Die Anrainer befürchten unter anderem, dass ihre Aussicht gravierend beeinträchtigt wird.
  • Die Anrainer befürchten unter anderem, dass ihre Aussicht gravierend beeinträchtigt wird.
  • Foto: Amort
  • hochgeladen von Maria Rabl

MONDSEE (rab). Kommenden Dienstag wird in Mondsee über den Bau eines Betriebsgebäudes in der Herzog-Odilo-Straße nach der Autobahnunterführung verhandelt. Die Anrainer des Ortsteils Schlößl fürchten nun, dass das geplante Bauvorhaben ihre Lebensqualität verschlechtere.
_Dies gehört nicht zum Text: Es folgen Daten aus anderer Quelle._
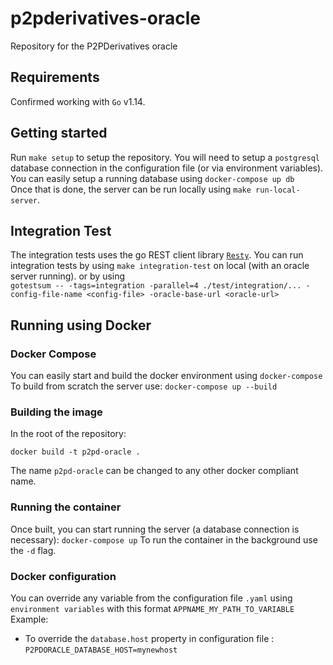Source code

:# p2pderivatives-oracle

Repository for the P2PDerivatives oracle

## Requirements

Confirmed working with `Go` v1.14.

## Getting started

Run `make setup` to setup the repository.
You will need to setup a `postgresql` database connection in the configuration file (or via environment variables).  
You can easily setup a running database using `docker-compose up db`  
Once that is done, the server can be run locally using `make run-local-server`.

## Integration Test

The integration tests uses the go REST client library [`Resty`](https://github.com/go-resty/resty).
You can run integration tests by using `make integration-test` on local (with an oracle server running).
or by using  
`gotestsum -- -tags=integration -parallel=4 ./test/integration/... -config-file-name <config-file> -oracle-base-url <oracle-url>`

## Running using Docker

### Docker Compose

You can easily start and build the docker environment using `docker-compose`  
To build from scratch the server use: `docker-compose up --build`

### Building the image

In the root of the repository:

`docker build -t p2pd-oracle .`

The name `p2pd-oracle` can be changed to any other docker compliant name.

### Running the container

Once built, you can start running the server (a database connection is necessary):
`docker-compose up`
To run the container in the background use the `-d` flag.

### Docker configuration

You can override any variable from the configuration file `.yaml` using `environment variables` with this format `APPNAME_MY_PATH_TO_VARIABLE`  
Example:  

- To override the `database.host` property in configuration file : `P2PDORACLE_DATABASE_HOST=mynewhost`
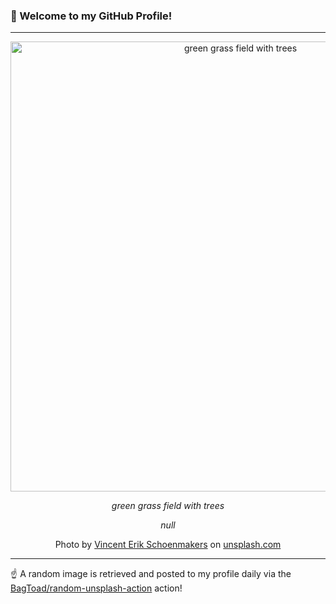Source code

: ### 👋 Welcome to my GitHub Profile!

----

<div align="center">
  <img width="720" src="https://images.unsplash.com/photo-1623670138900-b8f71fb29a31?crop=entropy&cs=tinysrgb&fit=max&fm=jpg&ixid=M3w1NTI0OTR8MHwxfHJhbmRvbXx8fHx8fHx8fDE3MTU3NTMzOTB8&ixlib=rb-4.0.3&q=80&w=1080" alt="green grass field with trees">
  
  <em>green grass field with trees</em>
  
  <em>null</em>
  
  Photo by [Vincent Erik Schoenmakers](null) on [unsplash.com](https://unsplash.com/)
</div>

----

☝️ A random image is retrieved and posted to my profile daily via the [BagToad/random-unsplash-action](https://github.com/BagToad/random-unsplash-action) action!
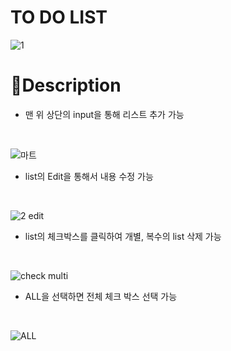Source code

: # TO DO LIST


![1](https://user-images.githubusercontent.com/80885540/190019347-66664ff7-f8b2-4d69-a0fc-ec37534d9dee.PNG)

# 📃Description
- 맨 위 상단의 input을 통해 리스트 추가 가능
<br/>

![마트](https://user-images.githubusercontent.com/80885540/190020312-7a4bbf2a-8086-4c04-8c3f-7036c4cdb4d7.PNG)


- list의 Edit을 통해서 내용 수정 가능
<br/>

![2 edit](https://user-images.githubusercontent.com/80885540/190020334-242645b6-ce4b-452e-a5c7-09cb6876a90a.PNG)


- list의 체크박스를 클릭하여 개별, 복수의 list 삭제 가능 
<br/>

![check multi](https://user-images.githubusercontent.com/80885540/190020366-e89adc51-270e-44e6-bf43-6ef1341c3ea5.PNG)


- ALL을 선택하면 전체 체크 박스 선택 가능
<br/>

![ALL](https://user-images.githubusercontent.com/80885540/190020405-d03f9fbf-ad43-4a27-a715-df81dfa0981a.PNG)
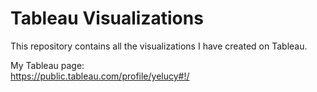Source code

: # Tableau Visualizations 

This repository contains all the visualizations I have created on Tableau. 


My Tableau page:  
https://public.tableau.com/profile/yelucy#!/
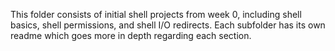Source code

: This folder consists of initial shell projects from week 0, including shell basics, shell permissions, and shell I/O redirects. Each subfolder has its own readme which goes more in depth regarding each section.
"Ein Gewerbe-Bau dieser Größenordnung in einer de facto nahezu ausschließlichen Wohngegend würde den Charakter und das Ortsbild des Ortsteiles sowie das touristische Ambiente gravierend zum Nachteil verändern", betonen sie in einer Petition an Bürgermeister Karl Feurhuber mit rund 250 Unterschriften. Zudem würde der zu erwartende Lkw-Verkehr die Lärm- und Geruchsbelastung die bestehende Belastung durch die Autobahn verstärken und die Kinder wären am Schulweg einem erhöhten Unfallrisiko ausgesetzt. Auch eine befürchtete deutliche Wertminderung der Liegenschaften wird in der Petition thematisiert.

"Ich verstehe die Bedenken der Anrainer, allerdings ist bei dem Vorhaben baurechtlich alles in Ordnung", erklärt Feurhuber, warum er die Petitionen an die zuständige Gewerbebehörde weitergeleitet hat. "Das Gebiet ist wie überall in Österreich an der Autobahn als Mischbaugebiet gewidmet. Wenn ich den Bau versage, könnte mich die Firma klagen." Zudem glaubt er nicht, dass das Verkehrsaufkommen drastisch steigen würde: "Das Gebäude soll 300 Quadratmeter Lagerflächen beinhalten, da werden nicht täglich 20 Lkws zufahren. Das Verkehrsaufkommen durch die bestehende Tischlerei und die Baufirma in dieser Siedlung ist sicher größer."